Heritage Festival returns to Ogletree Gap Park in Copperas Cove
By PAMELA GRANT
After a long hiatus, the Ogletree Gap Heritage Festival has finally made its triumphant return to the park for which it is named.
The Ogletree Gap Heritage Festival, sponsored by the Copperas Cove Historical Society, took place at Ogletree Gap Park starting at 10 a.m. The fun-filled event featured a variety of entertainment including a demonstration by the 1st Cavalry Division Horse Cavalry Detachment, Native American flute playing by Chief Lasaro, martial arts by Self Defense America, storytelling by Linda Ledger and James Powell, and more. They also had pioneer demonstrations like blacksmithing, metal crafting, fire starting, native dying, and more. They offered carriage rides, various children’s games, and animals including sheep, goats, and Olaf the Longhorn. Festival-goers even had the rare chance to peek inside the old Ogletree stage stop, one of the oldest buildings in Copperas Cove.
“This is the first year we’ve been able to reestablish,” said James “Doc” Powell, a local historian and member of the Historical Society.
The stated mission of the Copperas Cove Historical Society is to celebrate and preserve the history of Copperas Cove, Texas. Their vision is to be a community that knows and honors its past through education, celebration, and preservation. The Heritage Festival is something that the city used to hold, but they hadn’t been able to do so since 2008.
Powell allowed interested eventgoers to take pictures with him and/or his doctor’s buggy from 1893 and taught them about the history of Cove. For example, in addition to being a home for the Ogletrees, the building at Ogletree Gap Park was used as a stage stop, general store, and post office. Ogletree initially applied for the city to be named “Cove”, but the name was already taken so he applied for and was granted the name “Coperas Cove” which eventually became Copperas Cove. It was named because he’d thought the water had copper in it, but it was actually sulfur.
Powell said that he was most impressed by the tenacity of the founders of the city, “how hard they worked and how dedicated they were to the work. They were survivors.”
Throughout the demonstration by the 1st Cavalry Division Horse Cavalry Detachment, Specialist Javier Valdez made announcements, describing what techniques they were demonstrating, what the maneuvers were used for, and why they performed certain techniques.
Valdez said that they mainly perform in ceremonies and public events.

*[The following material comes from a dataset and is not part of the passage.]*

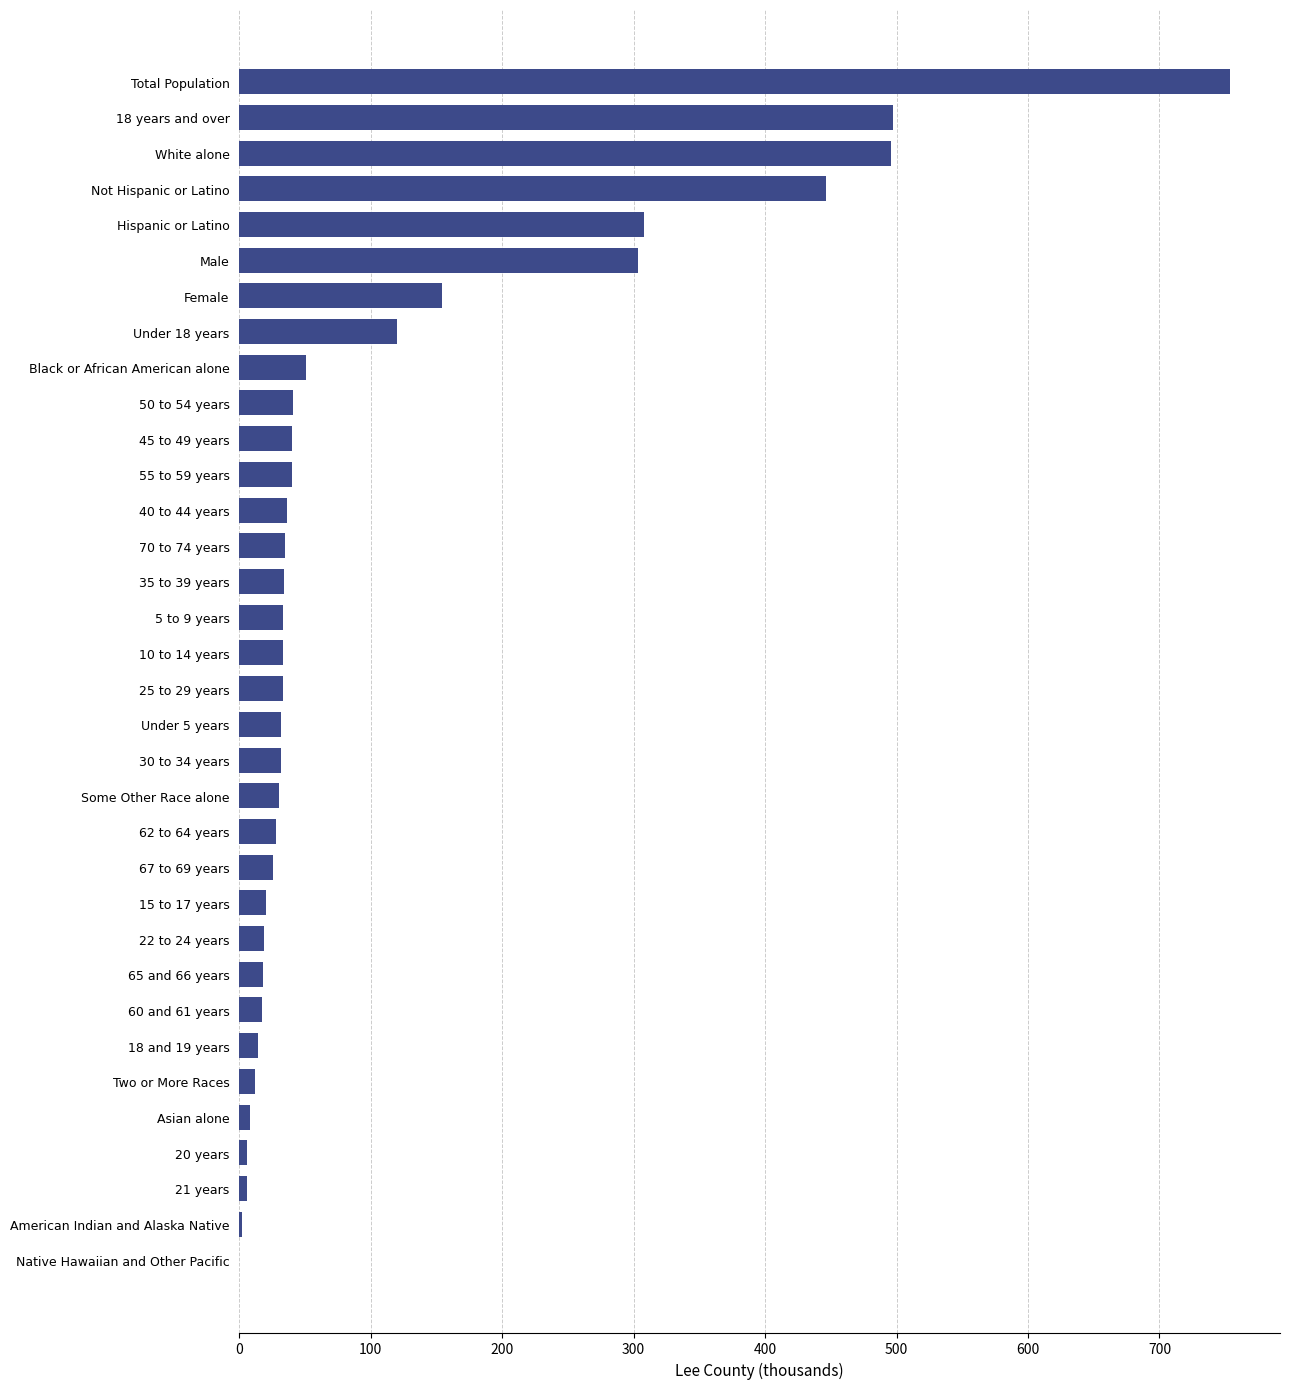

What is the change in value from Black or African American alone to 15 to 17 years?

-31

Saturday’s performance included 33 horses and 4 mules. They did tricks such as jumping over obstacles and weaving in and around obstacles and other horses. The riders shot targets, cut targets, and even rescued an unmounted rider all while using traditional weapons.
“Our main efforts are public relations and recruiting,” said Valdez. “There’s more to the Army than what you think. There’s an extremely wide opportunity to do things in the US Army.
Many of the eventgoers were particularly thrilled by the 1st Cavalry Division’s demonstration.
Michelle Allen brought her son, Kaleb Smith (7), to the event. Kaleb was a big fan of the 1st Cavalry demonstration.
“I really liked them,” said Kaleb. “I liked it when the cannons were shooting…Back then, they didn’t have tanks, so they had to use horses instead of tanks because tanks weren’t invented. They had to use horses and wagons and other stuff.”
“I like all the history that’s out here, said Allen. “I like all the different vendors. The metal workers were cool. It’s a good time of year for it too. It’s not as hot. We enjoyed the vendors, and we enjoyed watching the cavalry.”
“We’re trying to bring back the history of Copperas Cove,” said Joan Kelley, event coordinator. “It’s to help educate the kids on what things were like here before compared to what it is today. There’s a lot to learn.”